Other days are just crappy from the off. I get up and from the outset I feel totally thick. Like someone's poured sand into my head overnight. I can't think straight and when I sit down to work I just feel really woolly and spaced out, like I've had too much to drink or like it's the first time I'm ever looking at this content (even though it isn't). It takes a long time for the content to sink in and when it does, it doesn't seem to stick around for long. I'll review the notes a few hours later and realise I've forgotten lots of details. Just in the space of a few hours. I'm not expecting perfect recall or anything, but a lot of the time it feels like I might as well have not bothered revising at all. If I look through a past paper on those days, none of it makes sense. I'll think of totally irrelevant or half-baked answers and most irritatingly of all, when I look through the answers afterwards, I actually realise that deep down I did know the answer to the question and that if I'd thought about it a bit harder I would have got it right. But for some reason, I just can't seem to make the connections in my mind at the time.

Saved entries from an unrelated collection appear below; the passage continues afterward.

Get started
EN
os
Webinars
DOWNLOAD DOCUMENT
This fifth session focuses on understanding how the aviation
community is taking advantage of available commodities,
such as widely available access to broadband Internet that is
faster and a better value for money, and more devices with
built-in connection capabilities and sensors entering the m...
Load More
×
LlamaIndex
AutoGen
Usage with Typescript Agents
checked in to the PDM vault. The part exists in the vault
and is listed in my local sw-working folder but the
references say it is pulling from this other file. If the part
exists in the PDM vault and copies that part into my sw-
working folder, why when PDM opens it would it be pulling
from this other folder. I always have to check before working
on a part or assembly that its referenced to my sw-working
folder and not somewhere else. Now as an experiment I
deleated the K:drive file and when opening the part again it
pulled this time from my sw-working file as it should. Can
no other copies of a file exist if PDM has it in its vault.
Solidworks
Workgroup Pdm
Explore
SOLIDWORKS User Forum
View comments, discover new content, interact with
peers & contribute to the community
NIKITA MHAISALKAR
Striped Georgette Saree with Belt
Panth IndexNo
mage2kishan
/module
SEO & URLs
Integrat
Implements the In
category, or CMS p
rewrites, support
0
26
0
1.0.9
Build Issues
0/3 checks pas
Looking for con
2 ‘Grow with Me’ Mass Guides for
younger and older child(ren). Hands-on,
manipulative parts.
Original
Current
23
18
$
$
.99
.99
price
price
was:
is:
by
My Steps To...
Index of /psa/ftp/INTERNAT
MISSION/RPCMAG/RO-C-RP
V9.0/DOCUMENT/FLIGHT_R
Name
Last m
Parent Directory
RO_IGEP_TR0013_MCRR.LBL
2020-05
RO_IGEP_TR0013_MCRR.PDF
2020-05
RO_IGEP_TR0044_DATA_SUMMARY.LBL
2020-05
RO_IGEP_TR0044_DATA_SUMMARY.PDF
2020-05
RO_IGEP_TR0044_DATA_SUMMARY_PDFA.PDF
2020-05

Today has been a day when I've felt pretty thick. I've been revising immunology and it's been really tough because there are so many different nitty-gritty little details to remember, and it doesn't seem to have been sticking. The only plus side is that after a crappy day like today, the only way is back up so I usually end up feeling a bit better for the next few days. It's an annoying cycle, but I can't really see a way out of it.

There are just over three weeks remaining til my first exam which means that in theory I should have enough time to be able to revise everything in order to make a decent attempt at passing the exam on the first go. But that's really dependent on having fewer crappy days like today and more of the efficient, feeling positive kinda days. In all fairness, I do mostly have positive days, but persevering through the negative ones can feel very tough at times.

It just feels like I'm stuck in the UCAS cycle again hoping against hope that I won't be rejected from medicine. Except now I'm actually here and I'm hoping against hope that I won't fail exams and have to leave medicine. The uncertainty and constantly feeling on edge really does sap all energy and life force out of you on some days.